Stabenow’s plan is to make all farmers eligible for a policy along the lines of the STAX policy, now limited to cotton growers. STAX allows farmers to insure 75% to 90% of their county’s expected revenue, with the government picking up 80% of the premium, but farmers who sign up for STAX can’t enroll the same commodity base acreage in the farm bill’s two main commodity programs, Price Loss Coverage or Agriculture Risk Coverage. 

PLC triggers payments when the average annual market price for a commodity falls below its PLC reference price for that year. ARC provides payments when crop revenue falls below a five-year rolling average. 

Hoeven’s bill also would make cotton growers eligible for the Supplemental Coverage Option, a product similar to STAX that lacks the PLC prohibition. SCO covers up to 86% of county-level revenue with a 65% federal subsidy. Farmers can increase their coverage further by purchasing the Enhanced Coverage Option on top of SCO.

Hoeven’s bill has the endorsement of several major farm groups, including the American Farm Bureau Federation, National Corn Growers Association, American Soybean Association and the National Association of Wheat Growers, and National Cotton Council, as well as the Crop Insurance and Reinsurance Bureau and the Crop Insurance Professionals Association.

“The FARMER Act makes a wise and targeted investment into the importance of yield and revenue protection policy, helping farmers afford to purchase higher levels of crop insurance,”  Kenny Hartman, an Illinois farmer who is first vice president for NCGA, said at the news conference with Hoeven, Boozman and two other Senate Ag members, Cindy Hyde-Smith, R-Miss., and Roger Marshall, R-Kan.

Hoeven said the estimated 10-year cost of the bill at $4.2 billion was relatively insignificant for a bill that is projected to cost $1.5 trillion. More than 80% of the bill’s total cost is in SNAP and other nutrition assistance programs.  

“We can pay for that all day long and twice on Sunday,” he said of the crop insurance proposal. “It's the most cost-effective big-time benefit we could possibly have in the bill.”

The legislation also authorizes a study meant to address concerns about SCO in states such as North Dakota, where counties are larger. The study is supposed to review the feasibility of providing coverage for counties larger than 1,400 square miles “at a level smaller than county-wide; and at a level greater than individual coverage.”

Stabenow’s office didn’t respond to a request for comment on the GOP plan, but Stabenow has said her proposal was intended to “jump start” negotiations on the farm safety net. She said that allowing growers to participate in ARC or PLC at the same time they’re getting increased insurance at lower cost would open the insurance program to new attacks from industry critics. 

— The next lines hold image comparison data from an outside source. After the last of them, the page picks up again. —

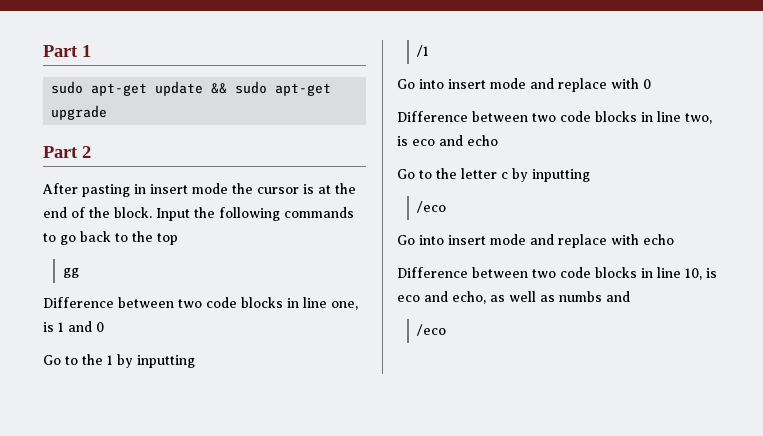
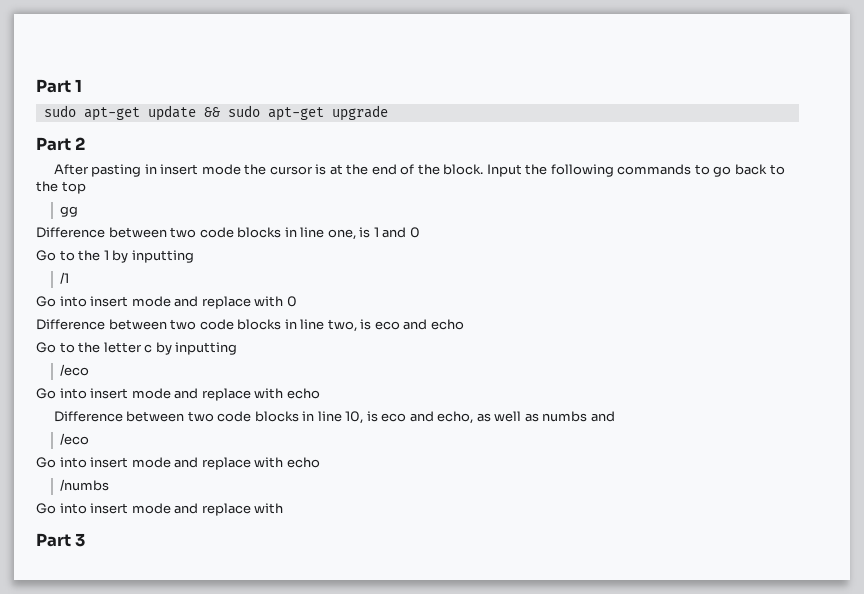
(446, 330) none -> [36,457,320,470] [59,479,109,491] [36,503,284,516] [36,533,86,547] // Go into insert mode and replace with echo // /numbs // Go into insert mode and replace with // Part 3

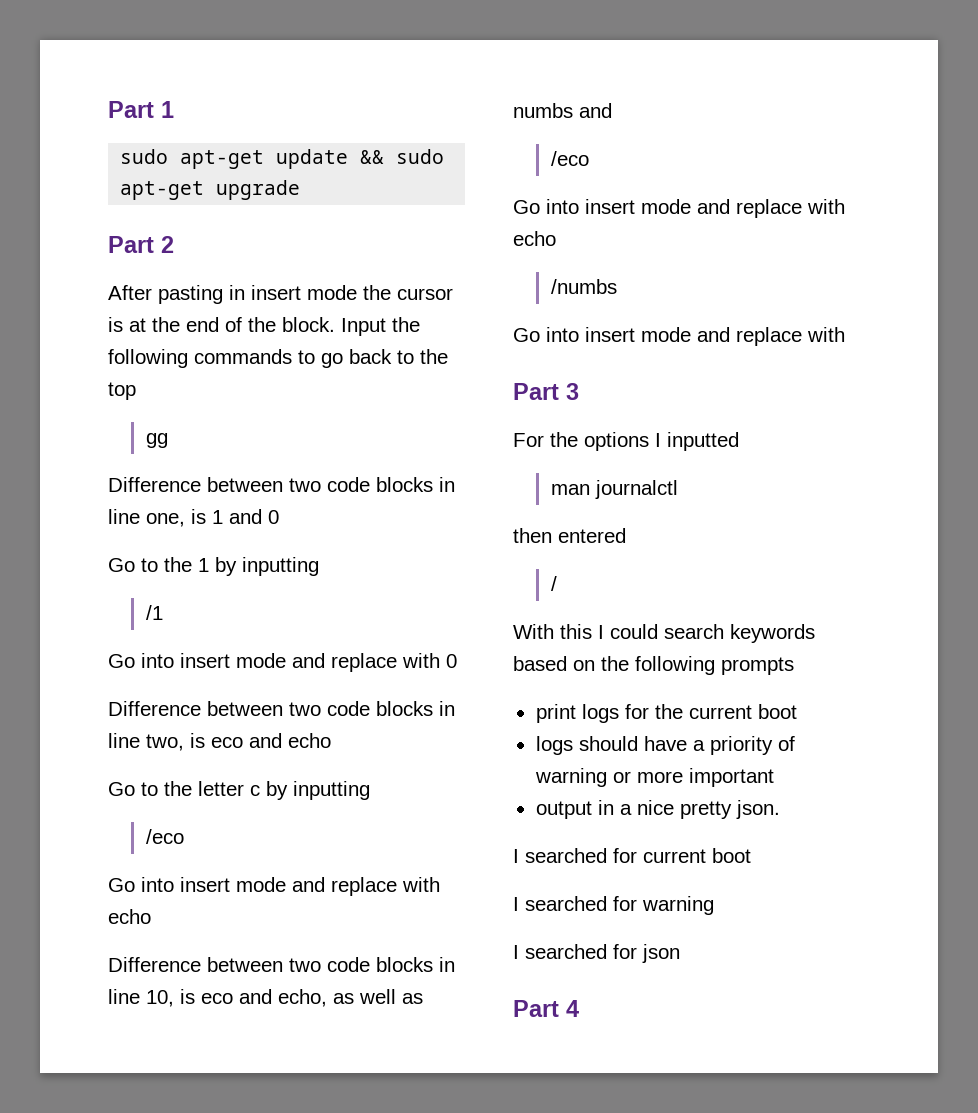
(86, 540) none -> [513,432,739,451] [550,480,678,499] [513,528,626,543] [550,576,557,591] [513,624,815,643] [513,656,794,675] [535,704,797,723] [535,736,795,755] [534,768,774,787] [535,800,780,819] [513,848,751,863] [513,896,714,915] [513,944,680,963] [513,1000,579,1017] // For the options I inputted // man journalctl // then entered // / // With this I could search keywords based on the following prompts // print logs for the current boot // logs should have a priority of warning or more important // output in a nice pretty json. // I searched for current boot // I searched for warning // I searched for json // Part 4

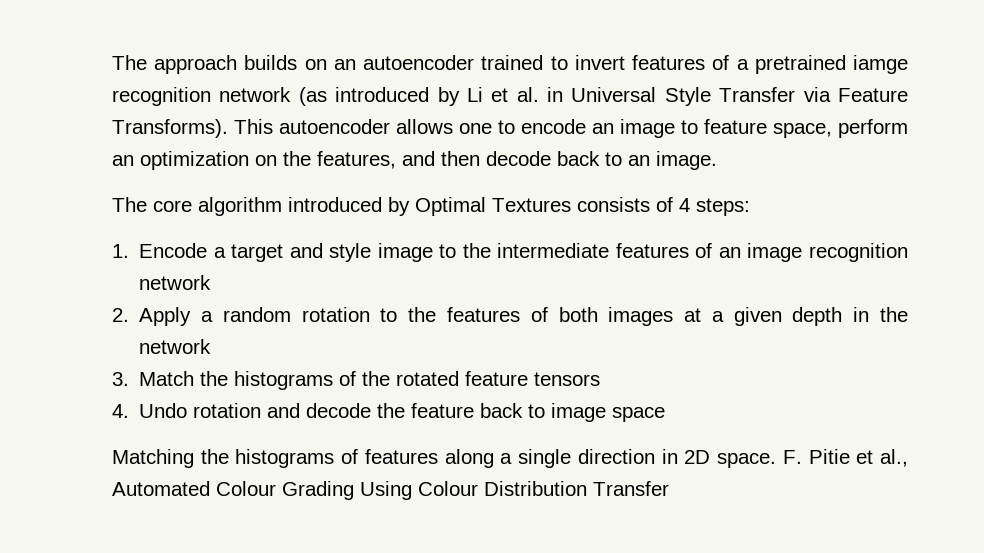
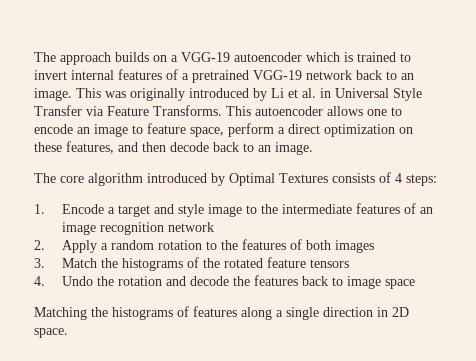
[333,55,475,70] an autoencoder -> [171,52,353,62] a VGG-19 autoencoder which is
(625, 62) none -> [71,70,114,80] internal
[853,55,909,74] [112,87,327,106] iamge recognition network (as -> [253,70,414,80] [34,88,185,101] VGG-19 network back to an image. This was originally
[112,119,228,138] Transforms). -> [153,105,222,116] Transforms.
[112,155,134,166] an -> [278,124,320,134] a direct
[283,151,311,166] the -> [34,142,62,152] these
[684,307,908,326] [139,339,212,354] at a given depth in the network -> (374, 246) none
(188, 410) none -> [96,276,114,286] the
[411,403,475,418] feature -> [253,275,298,286] features
[782,449,909,467] [112,481,669,500] F. Pitie et al., Automated Colour Grading Using Colour Distribution Transfer -> (68, 333) none

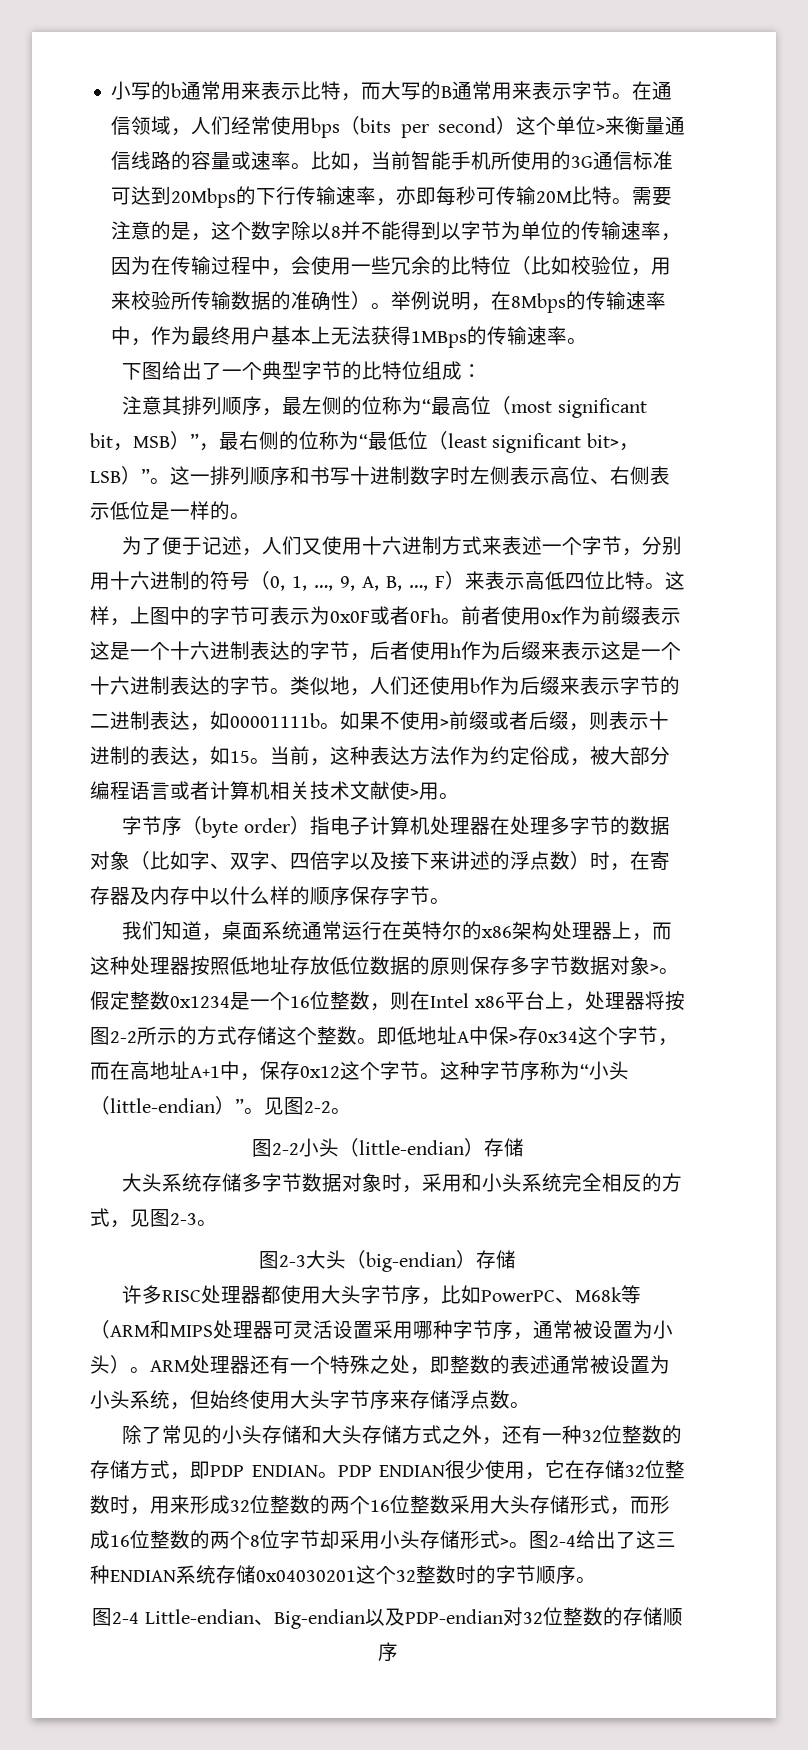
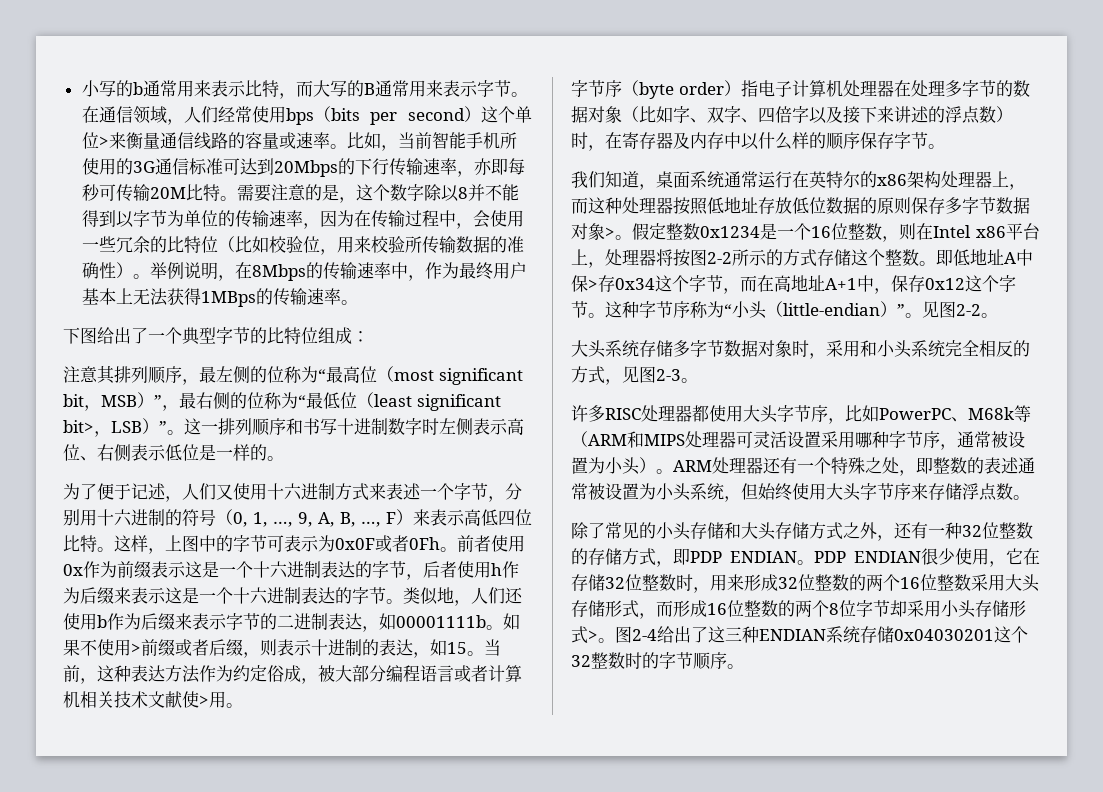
[251,1138,524,1157] // 图2-2小头（little-endian）存储 -> (998, 315) none
[259,1250,516,1272] // 图2-3大头（big-endian）存储 -> (698, 380) none
[92,1607,683,1629] [377,1642,398,1662] // 图2-4 Little-endian、Big-endian以及PDP-endian对32位整数的存储顺序 -> (744, 666) none

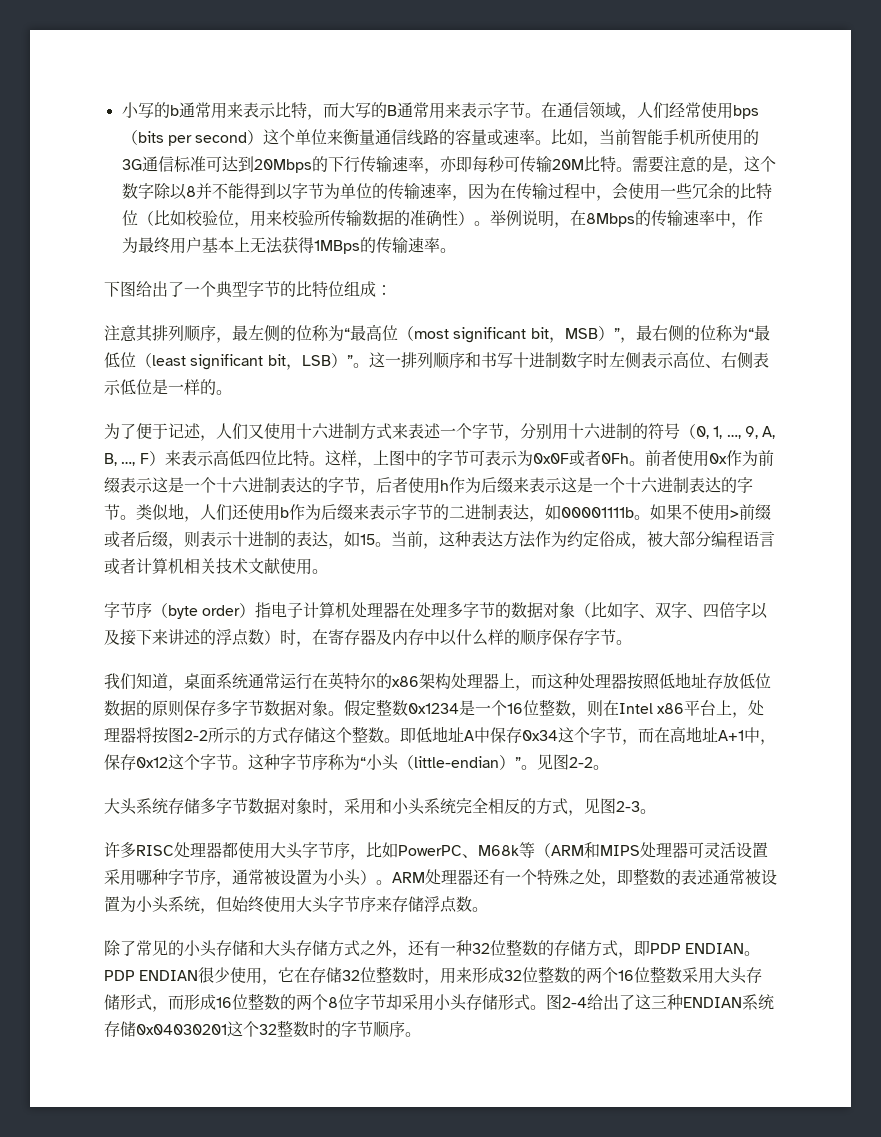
[98,136,109,147] > -> (328, 137) none
[63,420,94,433] bit> -> [267,354,286,366] bit
[199,695,209,706] > -> (296, 566) none
[605,227,615,238] > -> (328, 708) none
[588,279,598,290] > -> (506, 735) none
[588,630,598,641] > -> (530, 1002) none

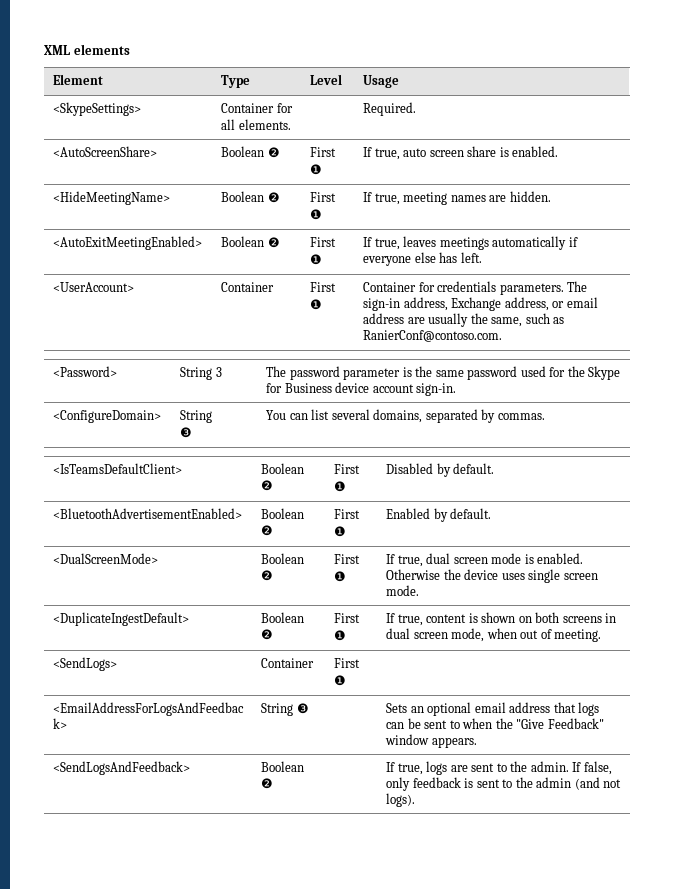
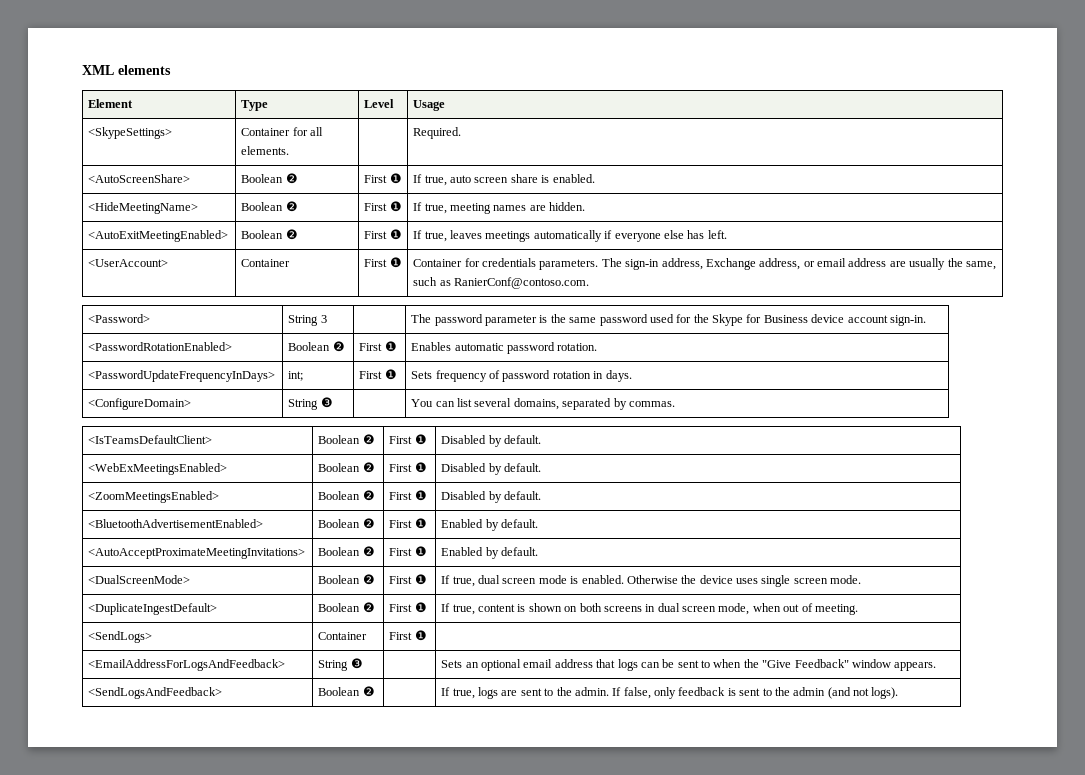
(457, 389) none -> [88,342,233,351] [288,341,345,352] [359,341,397,352] [411,342,598,354] [88,370,276,382] [288,371,304,381] [359,369,397,380] [411,370,632,382] // <PasswordRotationEnabled> | Boolean ❷ | First ❶ | Enables automatic password rotation. // <PasswordUpdateFrequencyInDays> | int; | First ❶ | Sets frequency of password rotation in days.
(495, 468) none -> [88,463,228,475] [318,462,375,473] [389,462,427,473] [441,463,542,475] [88,491,220,503] [318,490,375,501] [389,490,427,501] [441,491,542,503] // <WebExMeetingsEnabled> | Boolean ❷ | First ❶ | Disabled by default. // <ZoomMeetingsEnabled> | Boolean ❷ | First ❶ | Disabled by default.
(492, 513) none -> [88,548,306,559] [318,546,375,557] [389,546,427,557] [441,547,539,559] // <AutoAcceptProximateMeetingInvitations> | Boolean ❷ | First ❶ | Enabled by default.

Anne Schechinger, Midwest director for the Environmental Working Group, which has called for reducing premium subsidies, said in a statement to Agri-Pulse that the higher coverage levels were “already highly subsidized and are very expensive for taxpayers. Because they are the largest coverage levels available, the total dollar amounts of subsidy for these policies [are] already often very large.”

Joshua Sewell, director of research and policy for Taxpayers for Common Sense, said it would be irresponsible for Congress to increase premium subsidies “when we’re trying to enforce fiscal restraint in other parts of the farm bill.” The cost of the increase should at least be offset by cuts to other farm programs, he said.

It remains unclear whether Congress will pass a farm bill this year.

House Agriculture Committee Chairman Glenn “GT” Thompson told Agri-Pulse Tuesday he plans to move a bipartisan farm bill through the panel next month and that he has identified a way to pay for changes farm groups want their federal safety net. But Senate Majority Leader Charles Schumer, D-N.Y., omitted the farm bill from a list of priorities that the Senate needs to consider in coming weeks and months.